■ **Items from a data source**

****************

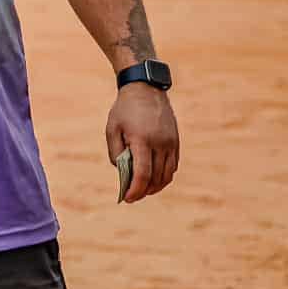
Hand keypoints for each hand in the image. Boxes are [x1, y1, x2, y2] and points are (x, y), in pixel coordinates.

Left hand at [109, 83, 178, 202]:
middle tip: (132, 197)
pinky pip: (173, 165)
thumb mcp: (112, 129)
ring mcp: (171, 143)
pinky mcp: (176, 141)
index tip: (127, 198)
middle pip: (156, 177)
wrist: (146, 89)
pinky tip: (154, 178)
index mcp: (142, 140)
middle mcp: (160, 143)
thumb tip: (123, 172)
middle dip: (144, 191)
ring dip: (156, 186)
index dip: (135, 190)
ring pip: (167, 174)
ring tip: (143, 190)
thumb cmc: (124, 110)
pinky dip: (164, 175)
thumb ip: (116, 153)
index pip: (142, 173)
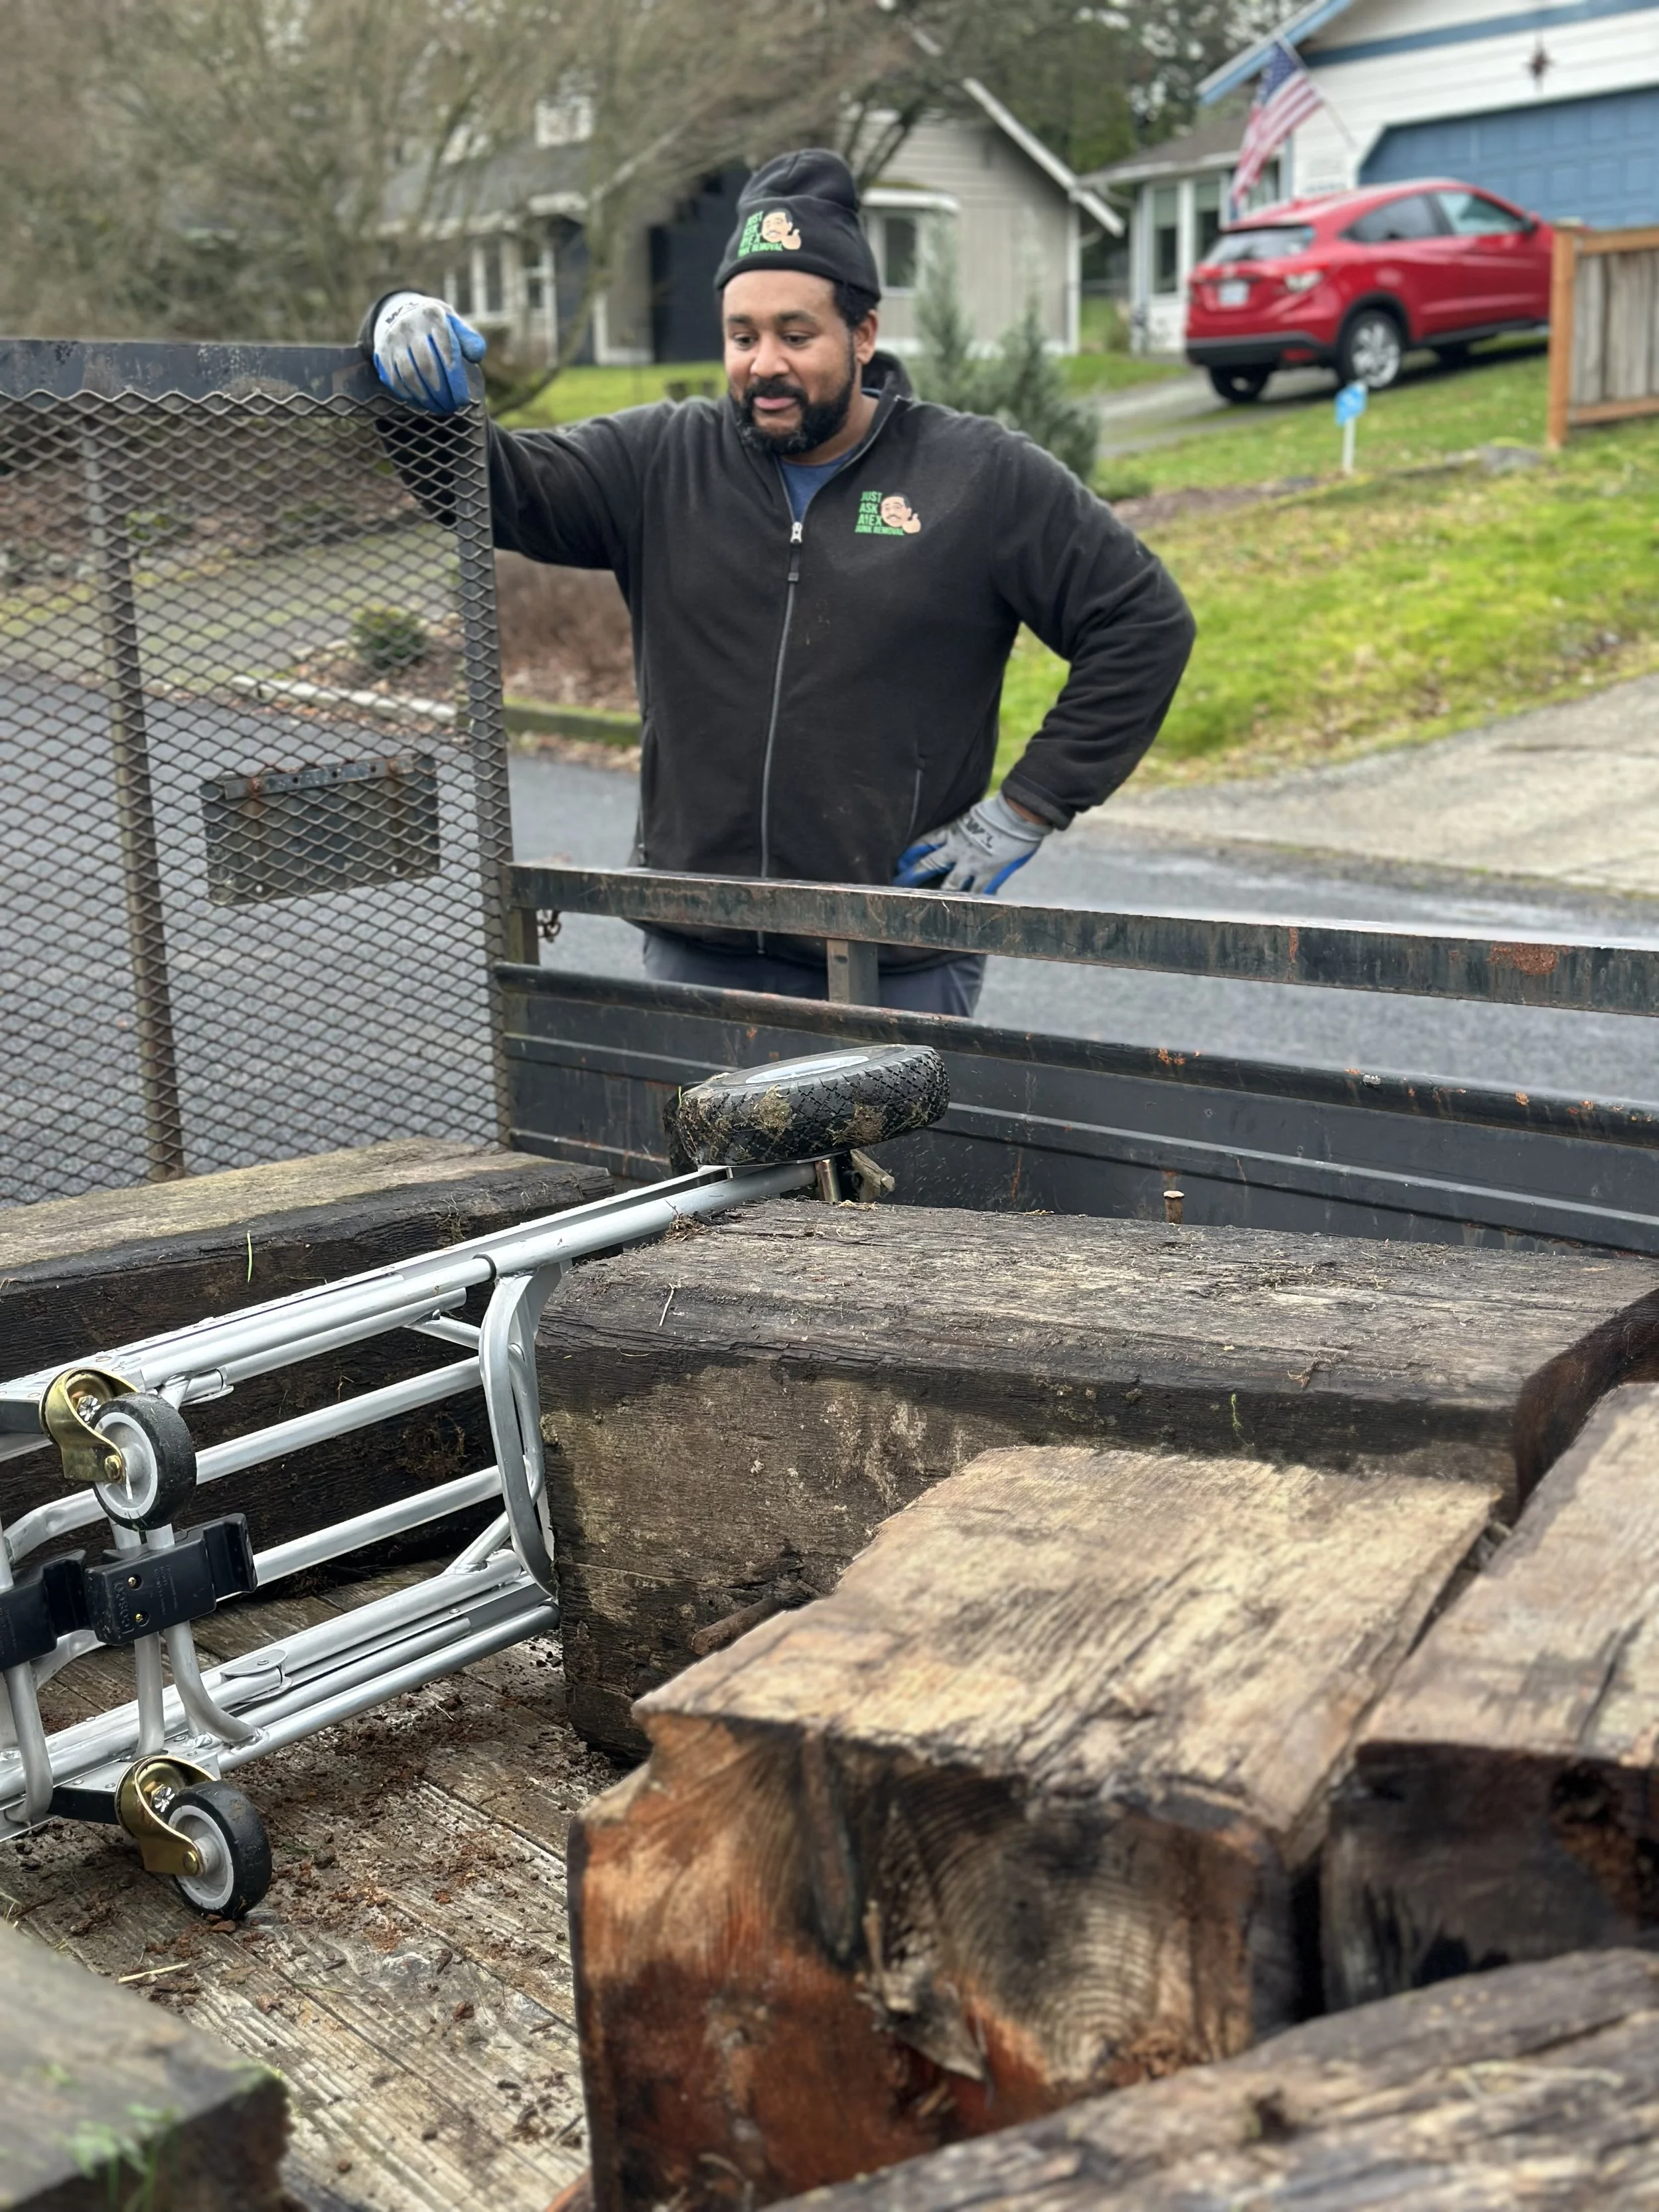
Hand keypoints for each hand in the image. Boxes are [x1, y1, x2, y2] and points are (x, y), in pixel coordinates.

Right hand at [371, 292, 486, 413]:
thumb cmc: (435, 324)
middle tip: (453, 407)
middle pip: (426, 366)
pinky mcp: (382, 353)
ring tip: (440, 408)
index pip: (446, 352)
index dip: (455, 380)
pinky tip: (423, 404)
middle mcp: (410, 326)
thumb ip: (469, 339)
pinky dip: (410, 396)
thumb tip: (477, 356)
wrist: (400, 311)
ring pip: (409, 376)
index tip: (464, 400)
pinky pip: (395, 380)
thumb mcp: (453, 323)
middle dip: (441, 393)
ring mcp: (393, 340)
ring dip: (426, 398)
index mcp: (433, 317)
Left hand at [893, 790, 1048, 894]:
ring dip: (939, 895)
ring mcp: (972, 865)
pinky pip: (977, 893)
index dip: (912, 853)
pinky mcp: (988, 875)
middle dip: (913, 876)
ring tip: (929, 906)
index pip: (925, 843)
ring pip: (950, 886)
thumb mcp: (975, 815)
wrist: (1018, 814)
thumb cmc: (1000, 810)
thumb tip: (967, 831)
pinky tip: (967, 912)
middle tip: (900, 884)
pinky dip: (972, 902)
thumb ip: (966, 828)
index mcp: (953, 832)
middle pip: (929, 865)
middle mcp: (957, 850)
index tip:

****************

■ **YOUR INSTRUCTIONS**
Repeat the lines above, starting at the first and stopping after the line that holds "index tip: (464, 400)", with the pictures left out.

■ **REPLY TO THE TASK**
Hand keypoints for each hand in the image. Boxes are [x1, y1, x2, y2] and points are (x, y), in pixel coordinates.

Left hand at [109, 83, 178, 202]:
middle tip: (132, 197)
pinky pip: (173, 165)
thumb mcp: (112, 129)
ring mcp: (171, 143)
pinky mcp: (176, 141)
index tip: (127, 198)
middle pip: (156, 177)
wrist: (146, 89)
pinky tip: (154, 178)
index mcp: (142, 140)
middle mcp: (160, 143)
thumb tip: (123, 172)
middle dip: (144, 191)
ring dip: (156, 186)
index dip: (135, 190)
ring pip: (167, 174)
ring tip: (143, 190)
thumb cmc: (124, 110)
pinky dip: (164, 175)
thumb ip: (116, 153)
index pip: (142, 173)
Hand keypoints for each hand in the image. Boxes are [x1, y1, x2, y2] and points are (x, y), in pixel coordinates.

Right hand at [371, 292, 486, 413]:
thumb cmc: (435, 324)
middle tip: (453, 407)
middle pip: (426, 366)
pinky mcp: (382, 353)
ring tip: (440, 408)
index pip: (446, 352)
index dip: (455, 380)
pinky tip: (423, 404)
middle mcp: (410, 326)
thumb ip: (469, 339)
pinky dip: (410, 396)
thumb tip: (477, 356)
wrist: (400, 311)
ring pip: (409, 376)
index tip: (464, 400)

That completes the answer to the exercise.